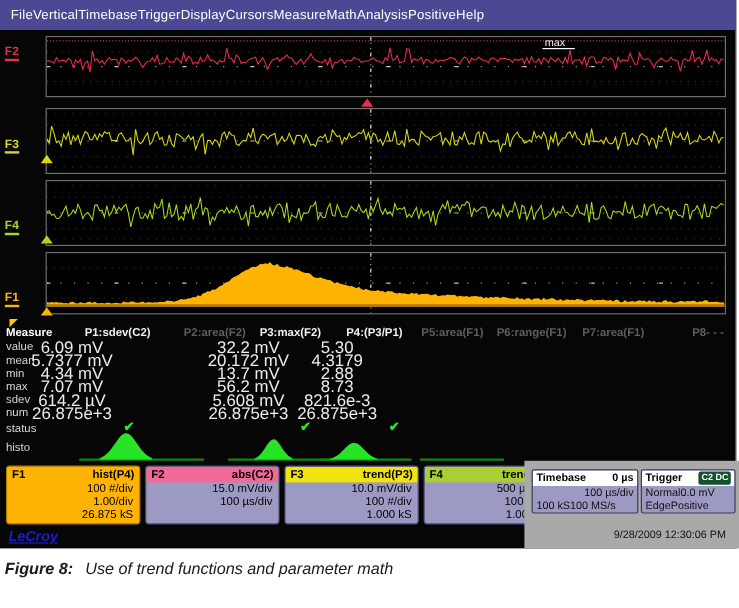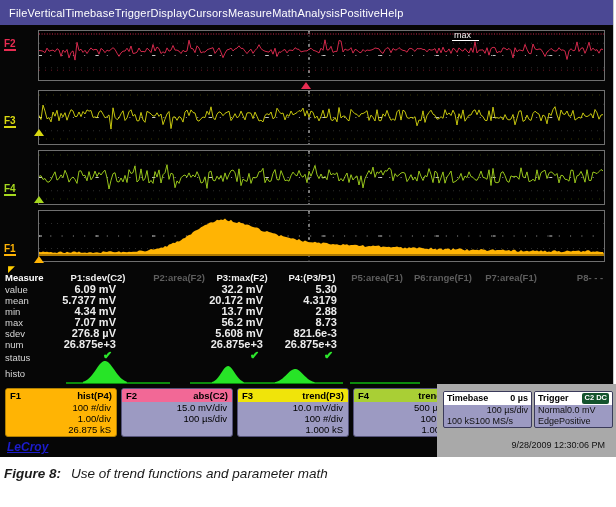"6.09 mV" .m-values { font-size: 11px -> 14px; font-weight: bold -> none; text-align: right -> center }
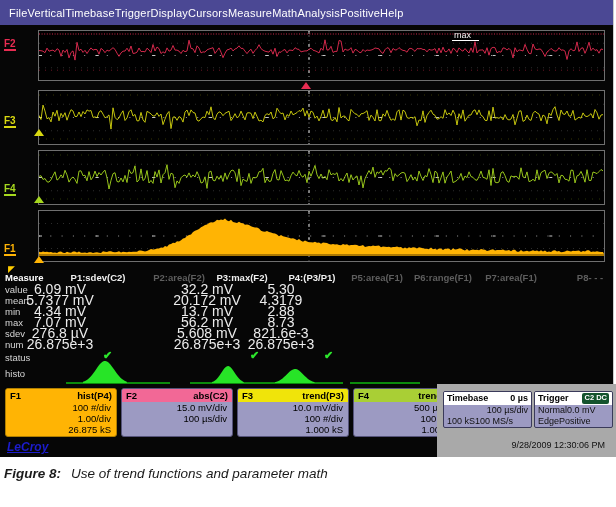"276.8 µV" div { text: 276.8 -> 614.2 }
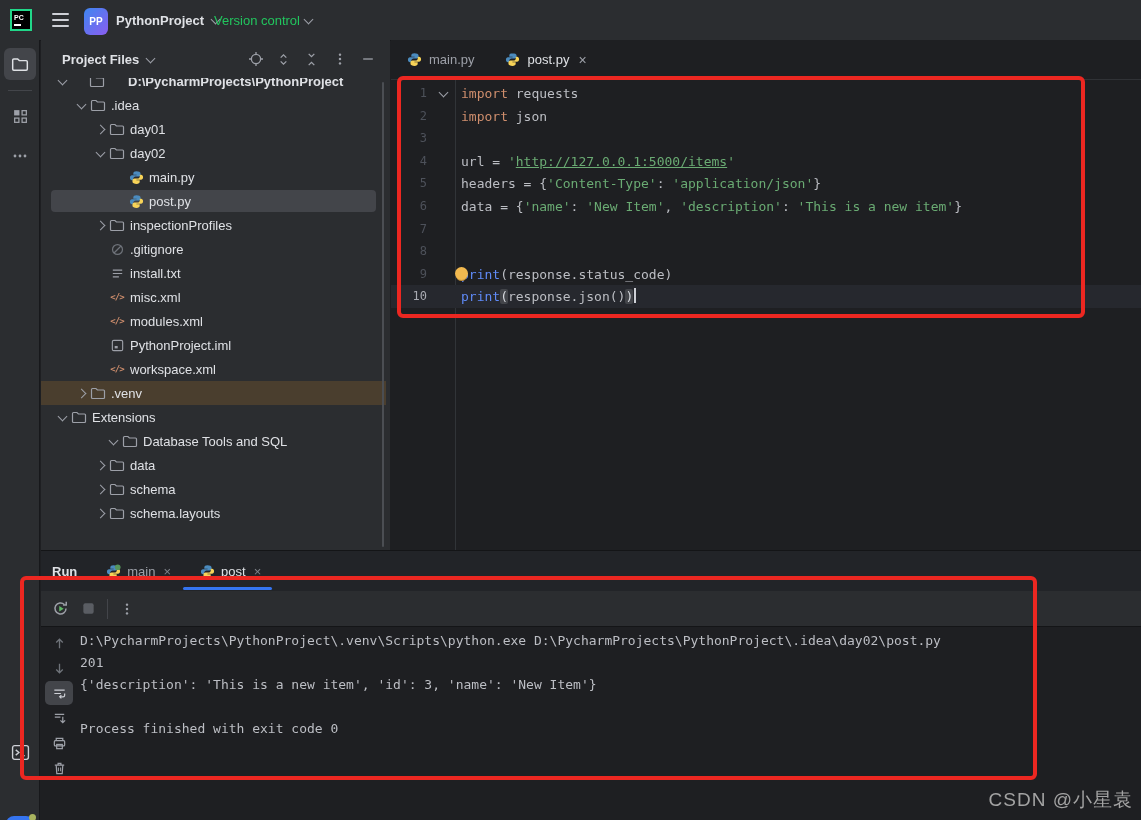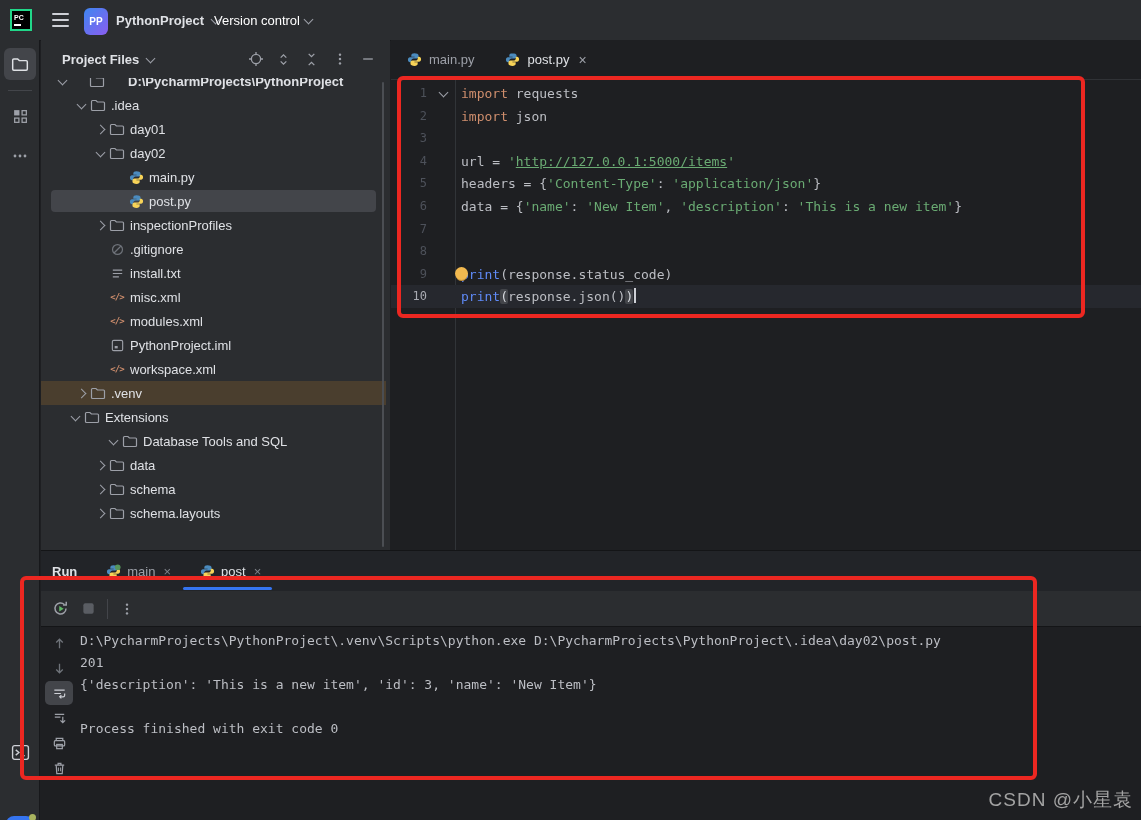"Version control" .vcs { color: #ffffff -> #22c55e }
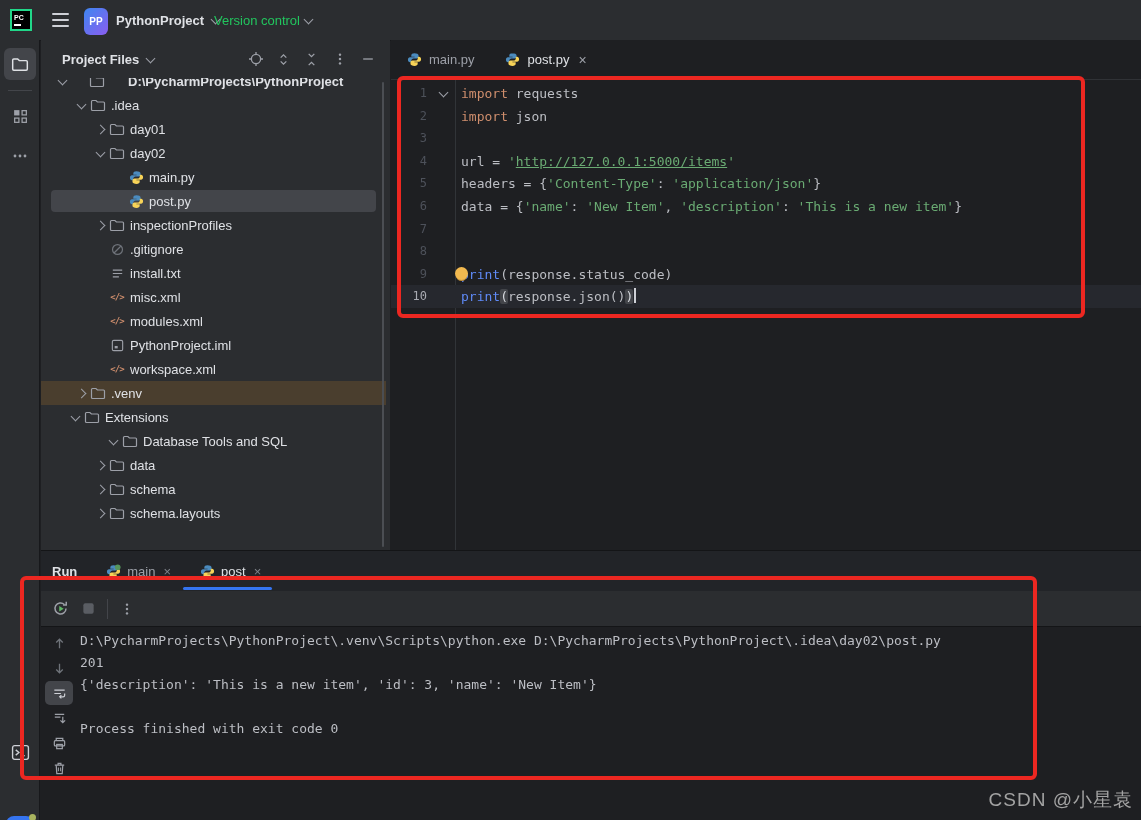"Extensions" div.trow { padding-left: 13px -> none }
* * *
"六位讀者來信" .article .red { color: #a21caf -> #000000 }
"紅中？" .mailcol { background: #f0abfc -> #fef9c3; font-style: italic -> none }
--
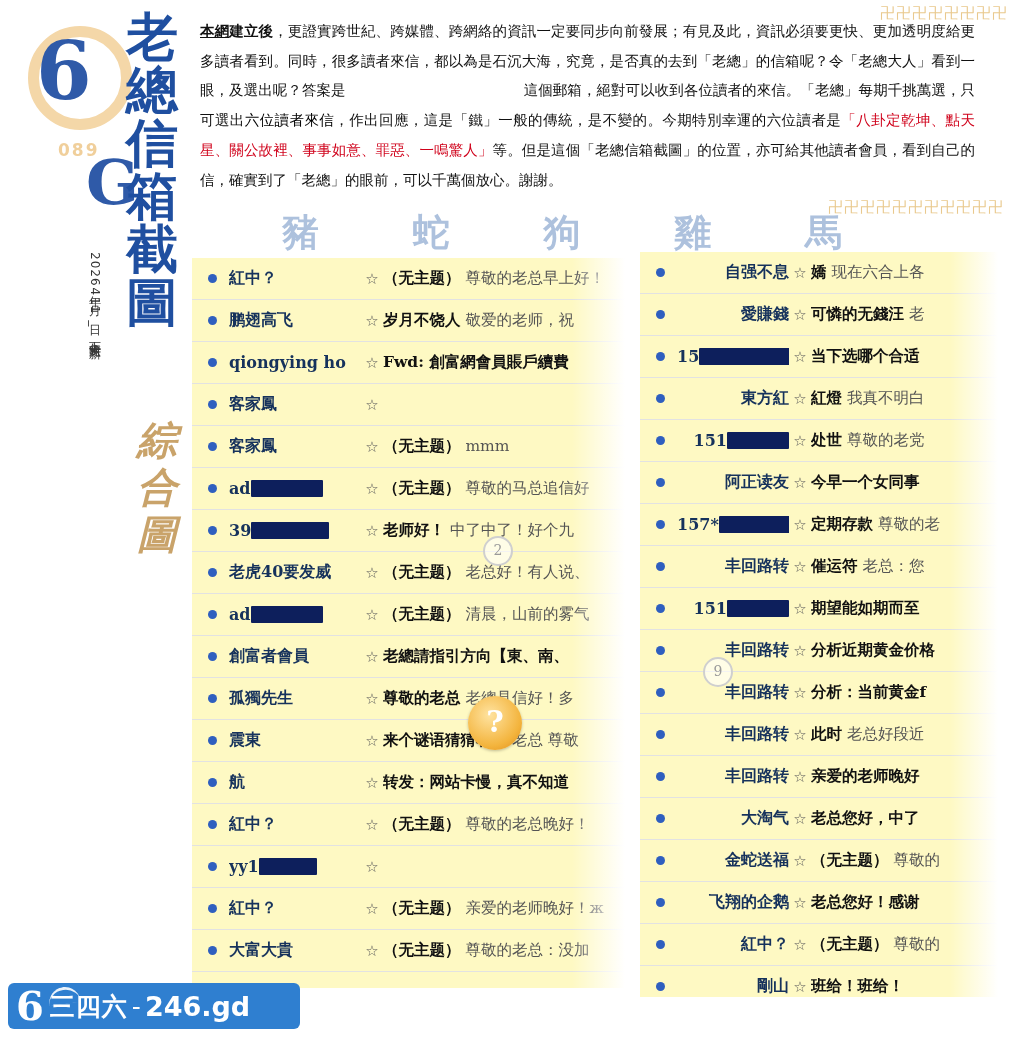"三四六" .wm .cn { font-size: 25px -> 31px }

_To do_
In the entries above, find the line containing "font-size: 11px ->" and the line containing "padding-left: 13px ->", then copy both and every line between them exactly, without any picture.

_Task answer_
"6.09 mV" .m-values { font-size: 11px -> 14px; font-weight: bold -> none; text-align: right -> center }
"276.8 µV" div { text: 276.8 -> 614.2 }
"Version control" .vcs { color: #ffffff -> #22c55e }
"Extensions" div.trow { padding-left: 13px -> none }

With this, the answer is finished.